*** Opening Data provided ***

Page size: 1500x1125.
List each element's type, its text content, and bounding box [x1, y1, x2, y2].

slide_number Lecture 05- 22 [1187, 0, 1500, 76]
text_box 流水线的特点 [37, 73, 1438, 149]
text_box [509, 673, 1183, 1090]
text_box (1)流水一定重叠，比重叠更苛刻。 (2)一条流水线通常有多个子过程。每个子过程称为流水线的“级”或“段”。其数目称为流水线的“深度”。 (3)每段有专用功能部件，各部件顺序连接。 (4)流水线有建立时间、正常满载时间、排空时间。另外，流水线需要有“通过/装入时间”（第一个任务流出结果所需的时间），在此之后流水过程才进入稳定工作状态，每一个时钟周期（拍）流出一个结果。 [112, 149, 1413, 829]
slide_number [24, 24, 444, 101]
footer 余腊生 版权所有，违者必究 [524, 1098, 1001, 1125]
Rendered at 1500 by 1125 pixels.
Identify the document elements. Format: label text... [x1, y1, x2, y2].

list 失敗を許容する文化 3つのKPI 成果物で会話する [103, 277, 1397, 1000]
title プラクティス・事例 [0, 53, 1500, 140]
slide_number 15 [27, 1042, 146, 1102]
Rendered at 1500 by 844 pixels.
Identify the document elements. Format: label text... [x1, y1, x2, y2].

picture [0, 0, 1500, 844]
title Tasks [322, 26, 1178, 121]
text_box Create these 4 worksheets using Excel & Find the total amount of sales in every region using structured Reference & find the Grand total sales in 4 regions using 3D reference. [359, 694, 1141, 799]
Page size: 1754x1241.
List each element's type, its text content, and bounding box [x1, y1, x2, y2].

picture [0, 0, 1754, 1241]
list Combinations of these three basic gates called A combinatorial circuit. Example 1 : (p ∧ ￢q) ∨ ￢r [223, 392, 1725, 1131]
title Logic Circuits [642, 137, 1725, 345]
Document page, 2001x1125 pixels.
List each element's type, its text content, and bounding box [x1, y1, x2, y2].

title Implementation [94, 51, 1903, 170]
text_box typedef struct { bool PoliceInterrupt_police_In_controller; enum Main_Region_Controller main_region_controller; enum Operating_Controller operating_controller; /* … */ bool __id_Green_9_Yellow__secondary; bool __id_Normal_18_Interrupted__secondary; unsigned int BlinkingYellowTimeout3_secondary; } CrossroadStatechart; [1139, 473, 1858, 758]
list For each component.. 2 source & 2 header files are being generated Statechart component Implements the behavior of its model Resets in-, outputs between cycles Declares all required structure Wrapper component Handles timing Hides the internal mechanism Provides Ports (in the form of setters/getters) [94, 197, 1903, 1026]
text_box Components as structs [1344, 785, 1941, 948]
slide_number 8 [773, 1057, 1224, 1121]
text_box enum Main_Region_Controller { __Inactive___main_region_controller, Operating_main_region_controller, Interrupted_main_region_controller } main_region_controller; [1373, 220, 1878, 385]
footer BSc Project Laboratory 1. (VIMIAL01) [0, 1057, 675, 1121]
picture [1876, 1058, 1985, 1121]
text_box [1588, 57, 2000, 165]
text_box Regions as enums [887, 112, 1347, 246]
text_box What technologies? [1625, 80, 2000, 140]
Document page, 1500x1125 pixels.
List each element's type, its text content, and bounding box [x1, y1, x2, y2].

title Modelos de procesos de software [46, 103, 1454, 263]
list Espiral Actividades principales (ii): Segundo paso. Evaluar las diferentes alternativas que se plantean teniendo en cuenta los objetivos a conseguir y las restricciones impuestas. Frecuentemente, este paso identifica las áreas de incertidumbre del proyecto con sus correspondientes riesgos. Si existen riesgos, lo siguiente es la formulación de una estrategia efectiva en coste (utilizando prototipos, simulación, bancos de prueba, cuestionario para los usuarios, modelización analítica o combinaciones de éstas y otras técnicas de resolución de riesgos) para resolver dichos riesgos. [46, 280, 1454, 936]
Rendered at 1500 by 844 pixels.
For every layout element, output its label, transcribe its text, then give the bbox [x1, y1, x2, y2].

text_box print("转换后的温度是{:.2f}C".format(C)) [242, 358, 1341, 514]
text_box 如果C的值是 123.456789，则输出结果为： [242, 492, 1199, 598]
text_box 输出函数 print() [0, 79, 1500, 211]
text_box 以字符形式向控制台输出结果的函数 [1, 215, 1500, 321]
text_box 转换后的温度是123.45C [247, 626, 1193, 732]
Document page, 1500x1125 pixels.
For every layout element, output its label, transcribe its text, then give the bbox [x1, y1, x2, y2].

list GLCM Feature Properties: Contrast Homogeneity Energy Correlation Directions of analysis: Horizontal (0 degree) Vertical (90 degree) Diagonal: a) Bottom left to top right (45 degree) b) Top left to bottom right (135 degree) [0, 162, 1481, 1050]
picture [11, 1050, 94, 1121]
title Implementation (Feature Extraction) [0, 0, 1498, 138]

*** Closing Data provided ***

# [Task directions]
Output every record exactly as written, with nothing dropped.

# [Exercise solution]
Page size: 1500x1125.
List each element's type, its text content, and bounding box [x1, y1, x2, y2].

slide_number Lecture 05- 22 [1187, 0, 1500, 76]
text_box 流水线的特点 [37, 73, 1438, 149]
text_box [509, 673, 1183, 1090]
text_box (1)流水一定重叠，比重叠更苛刻。 (2)一条流水线通常有多个子过程。每个子过程称为流水线的“级”或“段”。其数目称为流水线的“深度”。 (3)每段有专用功能部件，各部件顺序连接。 (4)流水线有建立时间、正常满载时间、排空时间。另外，流水线需要有“通过/装入时间”（第一个任务流出结果所需的时间），在此之后流水过程才进入稳定工作状态，每一个时钟周期（拍）流出一个结果。 [112, 149, 1413, 829]
slide_number [24, 24, 444, 101]
footer 余腊生 版权所有，违者必究 [524, 1098, 1001, 1125]
Rendered at 1500 by 1125 pixels.
Identify the document elements. Format: label text... [x1, y1, x2, y2].

list 失敗を許容する文化 3つのKPI 成果物で会話する [103, 277, 1397, 1000]
title プラクティス・事例 [0, 53, 1500, 140]
slide_number 15 [27, 1042, 146, 1102]
Rendered at 1500 by 844 pixels.
Identify the document elements. Format: label text... [x1, y1, x2, y2].

picture [0, 0, 1500, 844]
title Tasks [322, 26, 1178, 121]
text_box Create these 4 worksheets using Excel & Find the total amount of sales in every region using structured Reference & find the Grand total sales in 4 regions using 3D reference. [359, 694, 1141, 799]
Page size: 1754x1241.
List each element's type, its text content, and bounding box [x1, y1, x2, y2].

picture [0, 0, 1754, 1241]
list Combinations of these three basic gates called A combinatorial circuit. Example 1 : (p ∧ ￢q) ∨ ￢r [223, 392, 1725, 1131]
title Logic Circuits [642, 137, 1725, 345]
Document page, 2001x1125 pixels.
List each element's type, its text content, and bounding box [x1, y1, x2, y2].

title Implementation [94, 51, 1903, 170]
text_box typedef struct { bool PoliceInterrupt_police_In_controller; enum Main_Region_Controller main_region_controller; enum Operating_Controller operating_controller; /* … */ bool __id_Green_9_Yellow__secondary; bool __id_Normal_18_Interrupted__secondary; unsigned int BlinkingYellowTimeout3_secondary; } CrossroadStatechart; [1139, 473, 1858, 758]
list For each component.. 2 source & 2 header files are being generated Statechart component Implements the behavior of its model Resets in-, outputs between cycles Declares all required structure Wrapper component Handles timing Hides the internal mechanism Provides Ports (in the form of setters/getters) [94, 197, 1903, 1026]
text_box Components as structs [1344, 785, 1941, 948]
slide_number 8 [773, 1057, 1224, 1121]
text_box enum Main_Region_Controller { __Inactive___main_region_controller, Operating_main_region_controller, Interrupted_main_region_controller } main_region_controller; [1373, 220, 1878, 385]
footer BSc Project Laboratory 1. (VIMIAL01) [0, 1057, 675, 1121]
picture [1876, 1058, 1985, 1121]
text_box [1588, 57, 2000, 165]
text_box Regions as enums [887, 112, 1347, 246]
text_box What technologies? [1625, 80, 2000, 140]
Document page, 1500x1125 pixels.
List each element's type, its text content, and bounding box [x1, y1, x2, y2].

title Modelos de procesos de software [46, 103, 1454, 263]
list Espiral Actividades principales (ii): Segundo paso. Evaluar las diferentes alternativas que se plantean teniendo en cuenta los objetivos a conseguir y las restricciones impuestas. Frecuentemente, este paso identifica las áreas de incertidumbre del proyecto con sus correspondientes riesgos. Si existen riesgos, lo siguiente es la formulación de una estrategia efectiva en coste (utilizando prototipos, simulación, bancos de prueba, cuestionario para los usuarios, modelización analítica o combinaciones de éstas y otras técnicas de resolución de riesgos) para resolver dichos riesgos. [46, 280, 1454, 936]
Rendered at 1500 by 844 pixels.
For every layout element, output its label, transcribe its text, then give the bbox [x1, y1, x2, y2].

text_box print("转换后的温度是{:.2f}C".format(C)) [242, 358, 1341, 514]
text_box 如果C的值是 123.456789，则输出结果为： [242, 492, 1199, 598]
text_box 输出函数 print() [0, 79, 1500, 211]
text_box 以字符形式向控制台输出结果的函数 [1, 215, 1500, 321]
text_box 转换后的温度是123.45C [247, 626, 1193, 732]
Document page, 1500x1125 pixels.
For every layout element, output its label, transcribe its text, then give the bbox [x1, y1, x2, y2].

list GLCM Feature Properties: Contrast Homogeneity Energy Correlation Directions of analysis: Horizontal (0 degree) Vertical (90 degree) Diagonal: a) Bottom left to top right (45 degree) b) Top left to bottom right (135 degree) [0, 162, 1481, 1050]
picture [11, 1050, 94, 1121]
title Implementation (Feature Extraction) [0, 0, 1498, 138]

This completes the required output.